Short Stories

One For The Money: The Money

Chapter 4

Samee’s phone beeped. The second unexplained beep in less than 24 hours. The first message had arrived the previous day at 4 pm followed by a message from a strange-looking source to which he hadn’t paid much attention. He hardly read messages from sources he wasn’t familiar with.

Missed ‘The Message’?
Read it here.
Chapter 3

Your account has been credited with one hundred and forty seven thousand shillings. Source: TPDFM Trust Fund. You are requested to make the first withdrawal within 12 hours from any Equity bank ATM near you to allow further deposits. Failure to adhere to these instructions will force an even louder beep after every hour. Don’t resist. Your good life starts here.

TPDFM? Samee couldn’t wrap his head around the initials.

He had come home to an empty house the previous night and hadn’t given it much thought until 4 am when the beep rudely cut short his dream. Ceria wasn’t in bed with him. A light pulsing on his phone begged for his attention. A message from TPDFM, the second of its kind. But again he ignored it for an opportunity to relieve himself.

On his trip back from the bathroom he pictured Ceria lying on the couch and mooched into the sitting room. Empty. Not even the hint of her scent. He was about to return to the bedroom when a bright orange notebook basking in the dining light caught and held his eye.

Had it been there the previous night?

He might have been too drunk with sleep to notice it. No, maybe Ceria had been journaling in the wee hours of the morning as she always did and had forgotten to return it to her sanctuary. Unlikely, but possible.

It definitely was part of her many mental detox bolts and nuts. A less sacred piece seeing that it hadn’t been transported back to its residence, her work desk. It probably bore nothing as sensitive as ‘an honest letter to God‘, a piece Samee wished he had never interacted with. The agony in the words still lingered in his mind every time he saw her notebooks.

Or maybe she was in the kitchen working out as she always did. Besides, the kitchen light was off as was her norm. But then the silence in that direction was deafening and it was too early for her to take her signature one-hour walk around the estate.

Where the f…!

No, today wasn’t a cursing day. No Friday deserved such dishonour. So where in the world was his wife?

The notebook seemed new, its see-through cover inviting him to turn it over. A mournful groan formed in his throat as his fingers came in contact with the temptation. He squeezed his eyes shut, heart thumping, lips quivering. He was about to sin all over again and regret it for the rest of his life. He let out a gasp and slowly set his eyelids free.
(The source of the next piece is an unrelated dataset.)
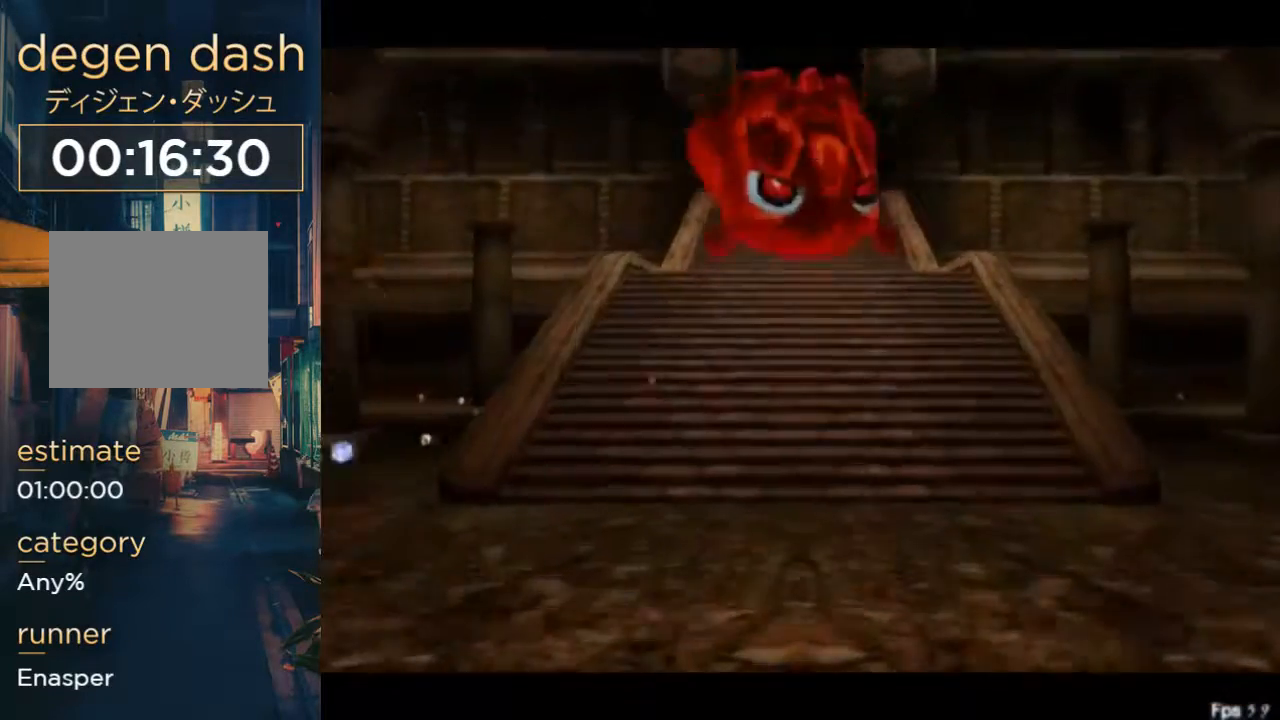
{"buttons": [], "left_stick": "center", "right_stick": "center", "events": []}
‘I had every intention of being a good person. Maybe. But I’m tired of trying…’

There was no unseeing the words beneath.

Tired. That word always made him zone out of their breakfast conversation in a pattern she had come to master. Silence, eyes gazing out through the window and then a slow rise from his dining chair with a claim that he was late for work.
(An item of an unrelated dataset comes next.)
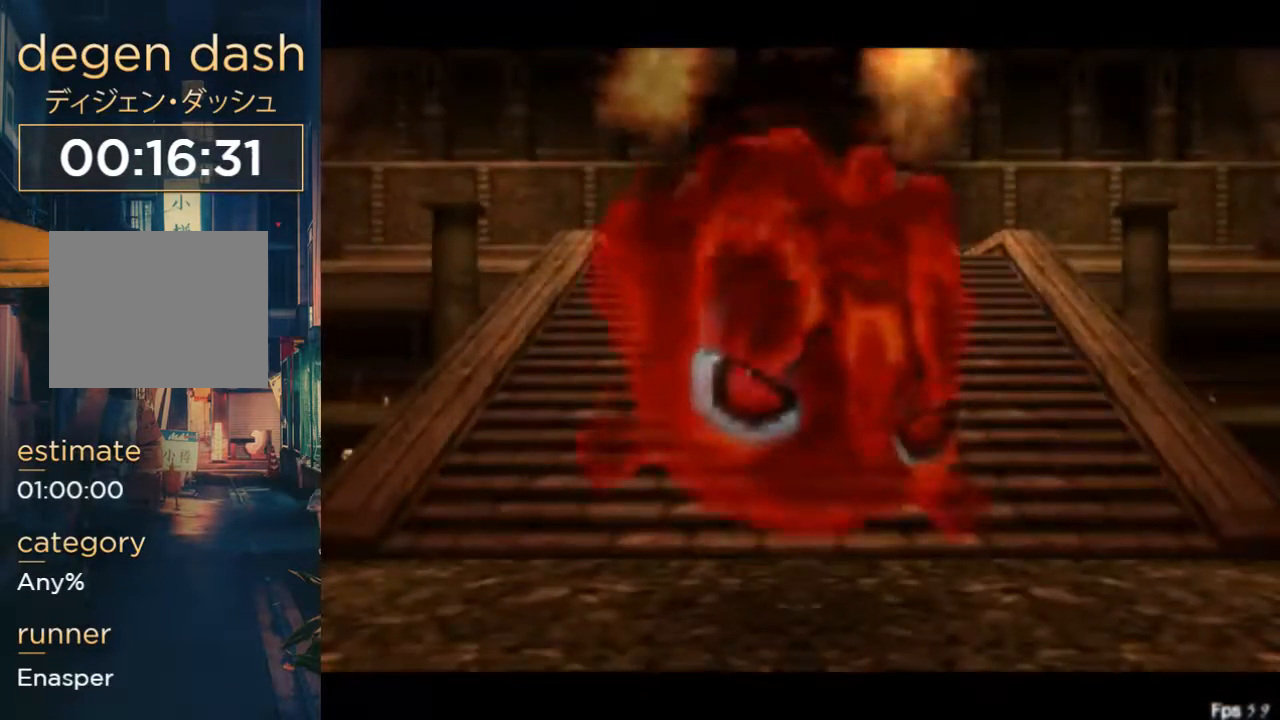
{"buttons": [], "left_stick": "center", "right_stick": "center", "events": []}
Not because he was really late, but because he just wasn’t ready to perform beyond his man-of-the-house duties of financially providing for his family. So he worked himself to the spine and brought home the bag. Bills paid. Food provided. Children educated. What more could a woman who brought no money home possibly want?
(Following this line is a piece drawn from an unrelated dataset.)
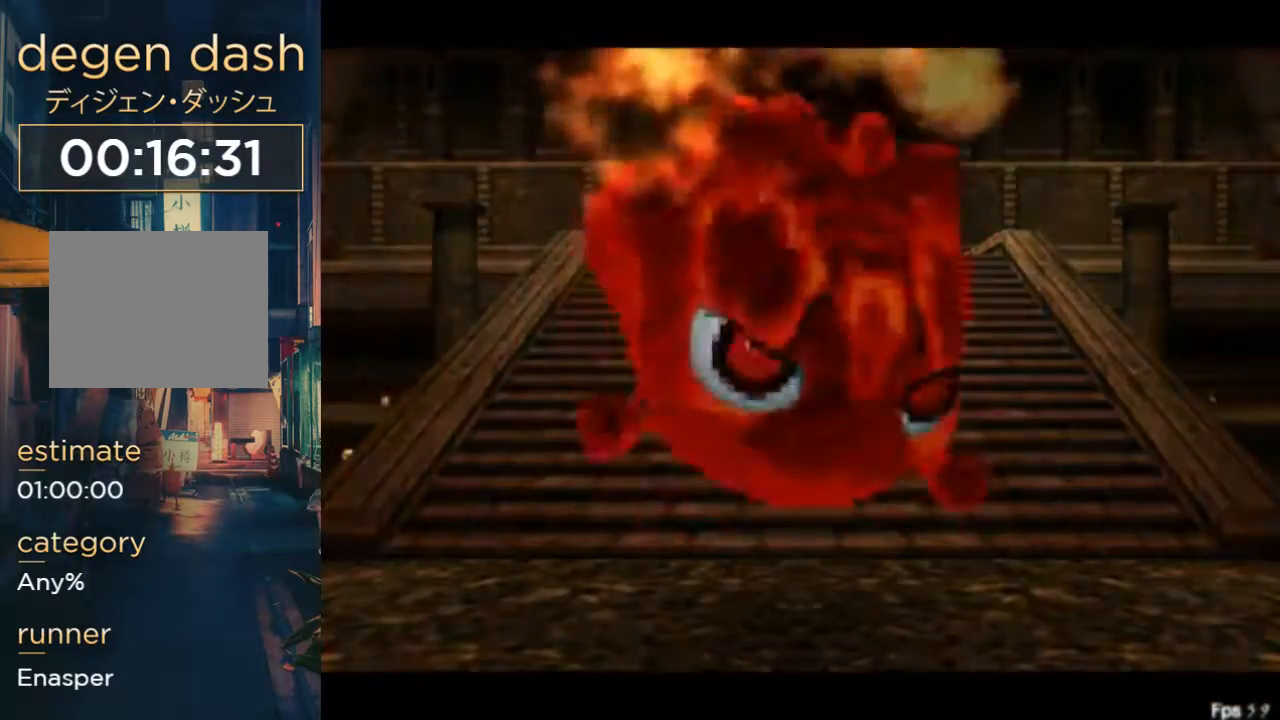
{"buttons": [], "left_stick": "center", "right_stick": "center", "events": []}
But Ceria was relational. She demanded that he hold her hand wherever they went. Unfortunately, or fortunately for him, late nights in the office, which coincidentally was ten minutes away from their apartment, had overthrown the date nights. He had to work, partly to provide for the family, but mostly to maintain a good name at work and at the same time stay away from the hand-holding business or anything that dangled from her relational side of life.

She had complained about the silence during the only time they seemed to have together, the breakfast time, until her wells ran dry. She then turned to writing the ‘honest letters to God‘.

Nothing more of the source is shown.